Our dear Lord looking down in mercy, in pity, in love and compassion upon us, how humbly we pray that we may be strong in our hour of trial.  The day will always come—it inevitably comes, it inexorably comes when we’re sick or we grow old or we die.  “It is appointed unto men once to die, but after that the judgment” [Hebrews 9:27].  All of us face that inevitable day.  Our Lord, may we not be afraid.  If it is God’s will that we be strong and healthy and God raises us up, then may every day magnify the Lord.  May we give the strength of our lives unto Thee.  But, our Master, in the elective purpose of God’s grace, if the Lord chooses that we be translated to heaven, may we not look upon it as a curse and a judgment.  But may we look upon it as a triumph, going to be with Jesus.  So whether we are here in the body of this flesh or whether we are there in heaven with Thee, we are with our Lord, with Thee here, with Thee there. Lord, may we never be afraid.  May every day be one of assurance and victory as we find strength, and peace, and quiet, and assurance in Thee.
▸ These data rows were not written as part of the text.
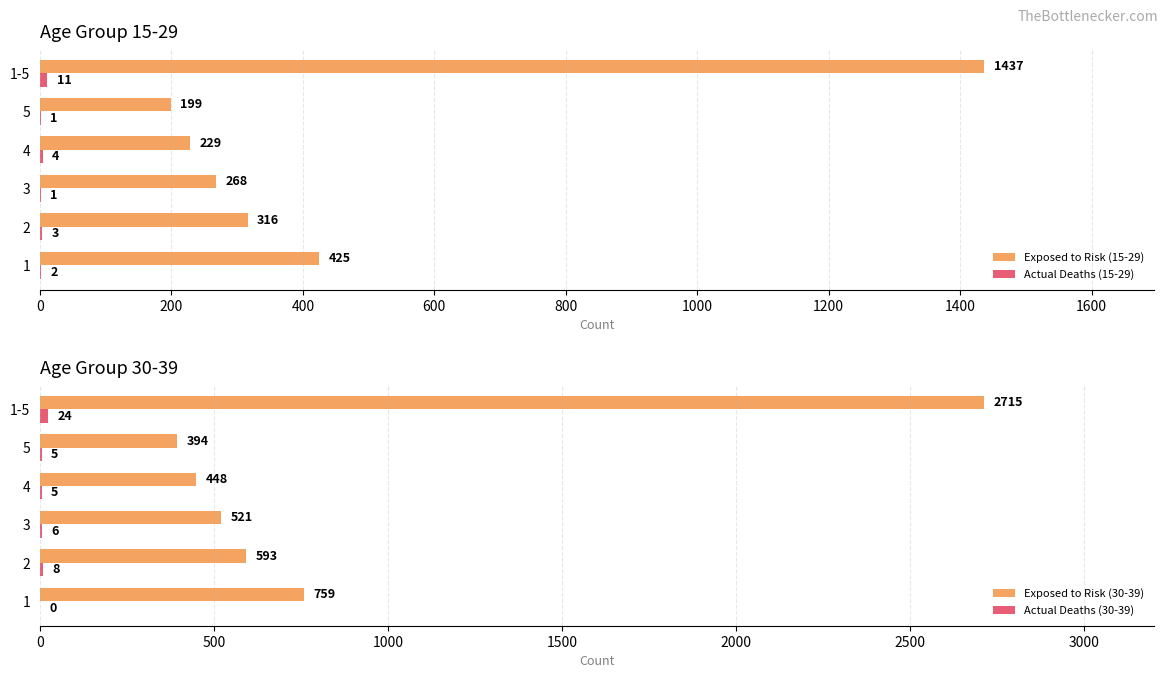

Does the chart contain stacked bars?

No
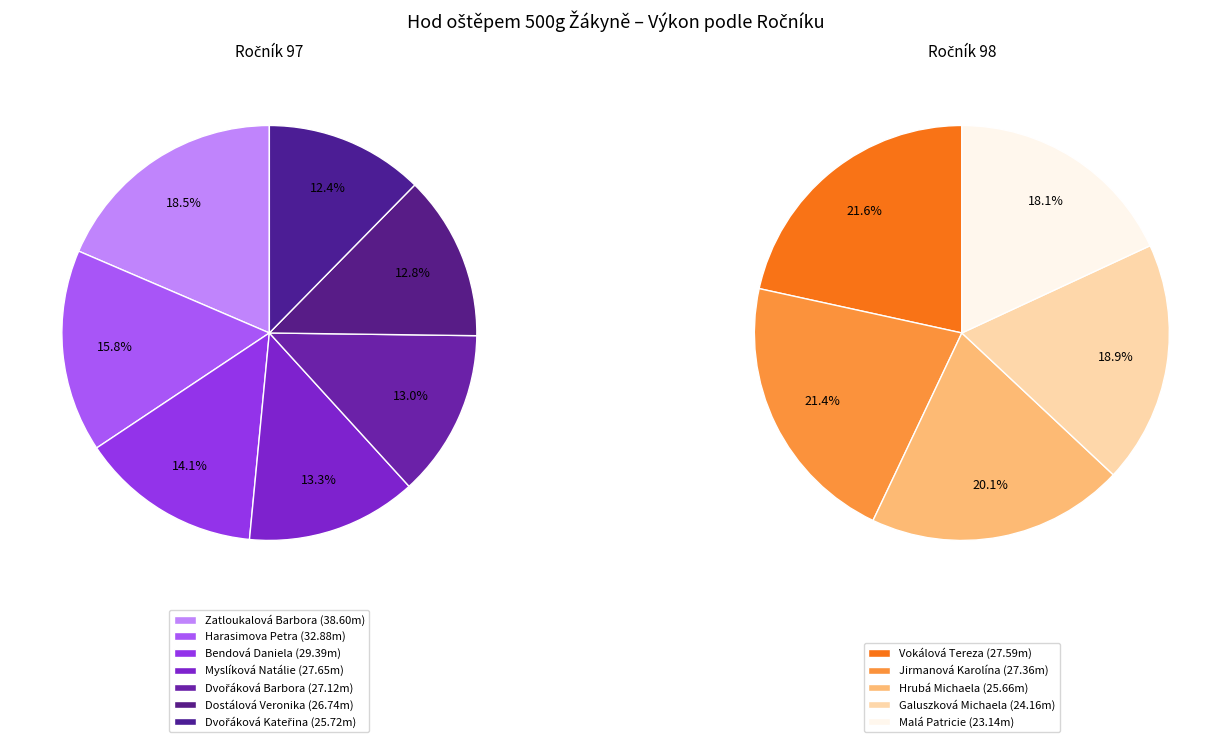

How much of the chart is everything except Malá Patricie?

93.1%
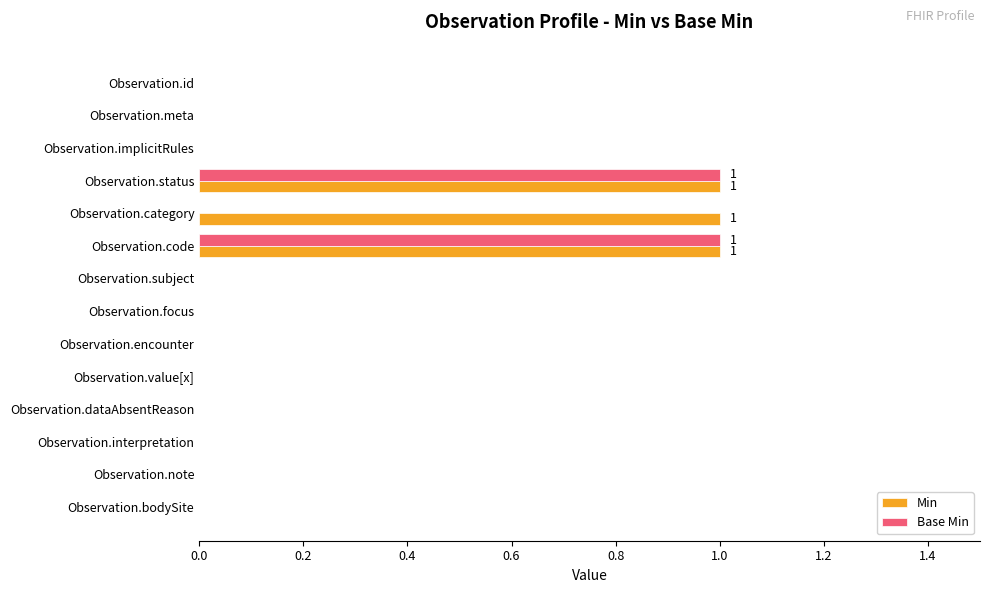

Is it true that Base Min equals 0 at Observation.interpretation?

True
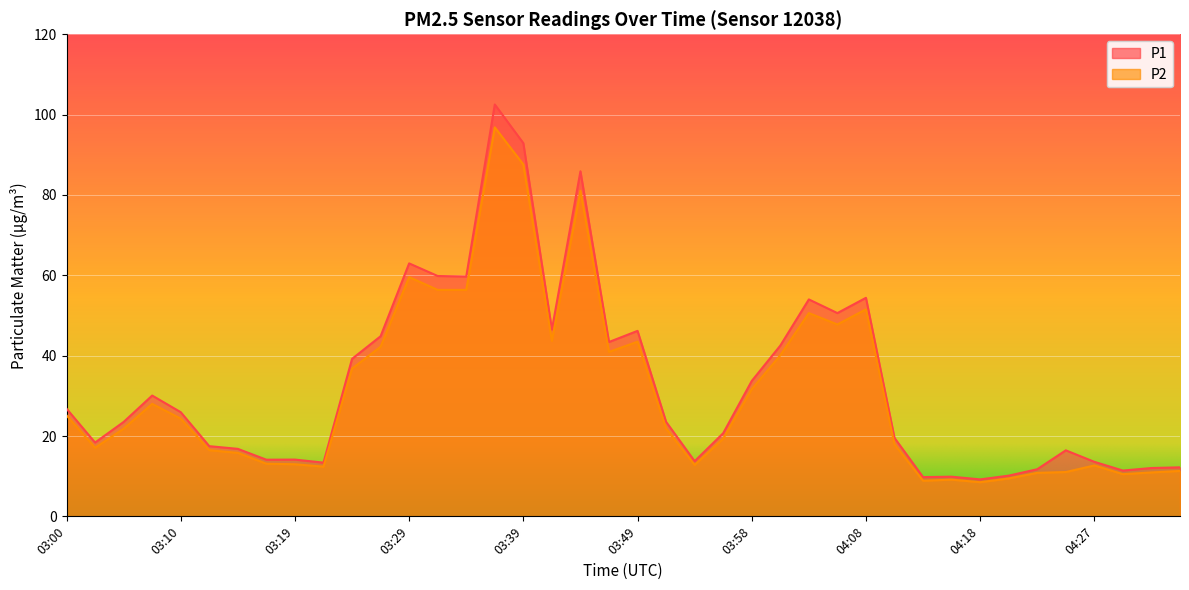

What is the difference between the maximum and second lowest values in the P1 series?

92.8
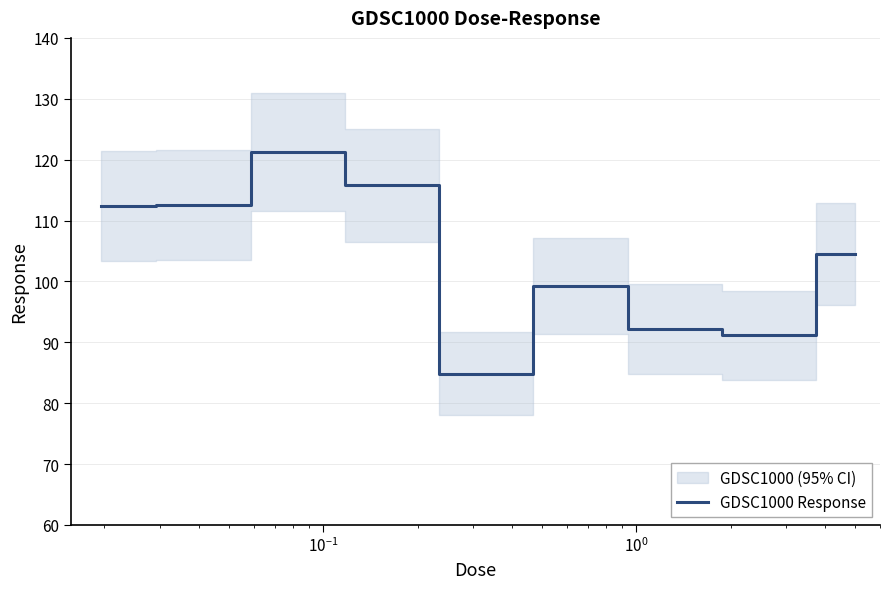

How many lines are shown in the chart?

1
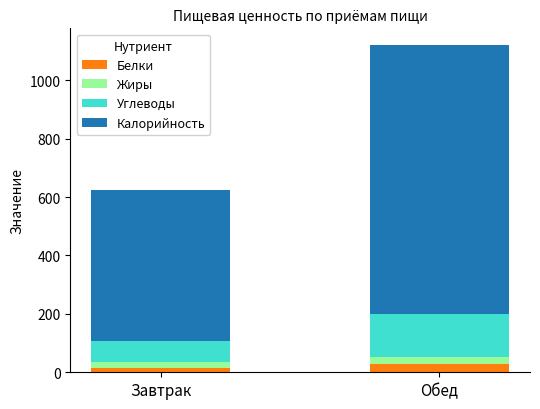

Reading left to right, what are the values for Белки?

16.3	30.0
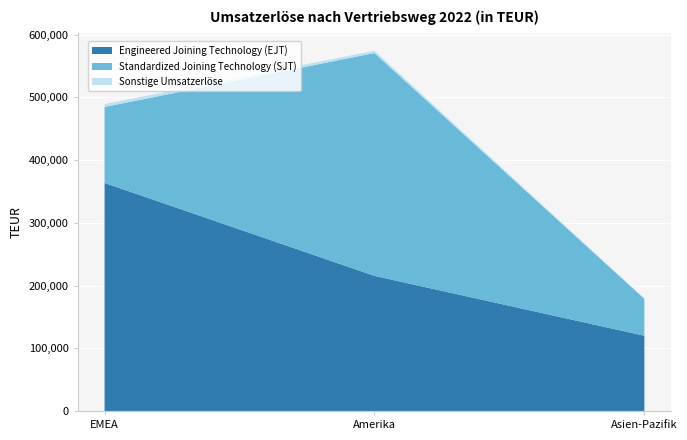

Reading left to right, extract all data points from this chart.

Engineered Joining Technology (EJT): EMEA=363480	Amerika=215370	Asien-Pazifik=119907
Standardized Joining Technology (SJT): EMEA=121165	Amerika=355181	Asien-Pazifik=58923
Sonstige Umsatzerlöse: EMEA=4547	Amerika=3691	Asien-Pazifik=750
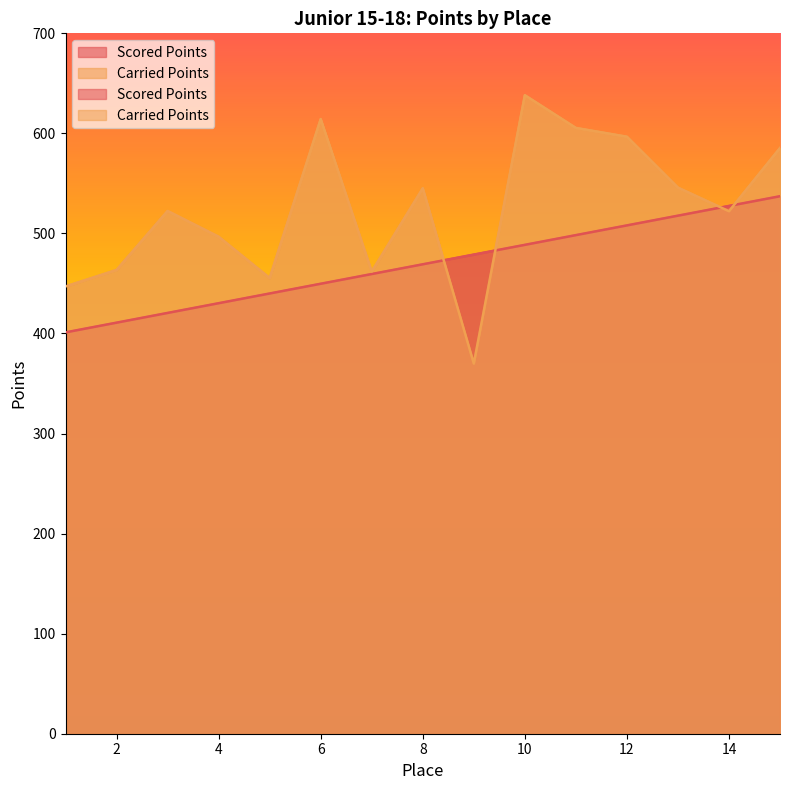

Which category has the lowest value in the Carried Points series?

9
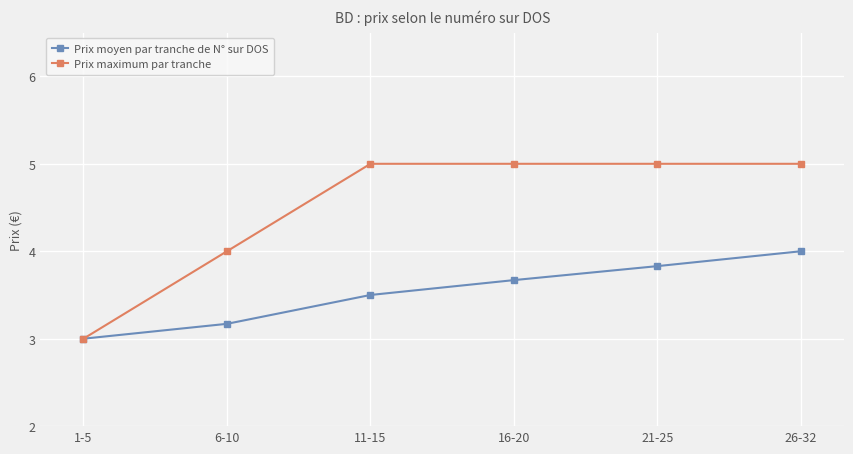

Does the chart have visible grid lines?

Yes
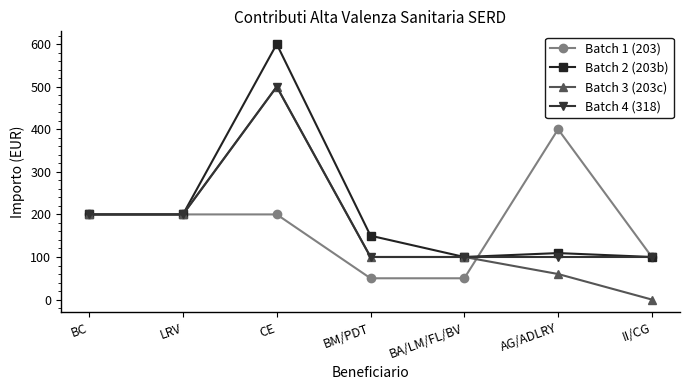

Is it true that Batch 3 (203c) equals 40.3 at BA/LM/FL/BV?

False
In this moment when we stand before God and our people pray, and in a moment when our choir shall sing our appeal, you, to give your heart to that marvelous Lord Jesus [Romans 10:9-10], to answer God’s call to your life, on the first note of that first stanza would you reply, “Here I am, Lord.  Here I am.”  Out of the balcony round, you, the throng on this lower floor, you, down one of these aisles, “Pastor, I have decided for God and here I am.  I am bringing my whole family.”  Do it, a couple you or just one somebody you.  And, our Lord, make this a day of rejoicing in heaven and gladness in earth as they come.  Thank Thee for the answered prayer, in Thy saving name, amen.  While we wait, while we pray, while we sing, make it now.  We are so praying that you will come.  We will be here deacons, and ministers, to welcome you.  Make it now while we sing.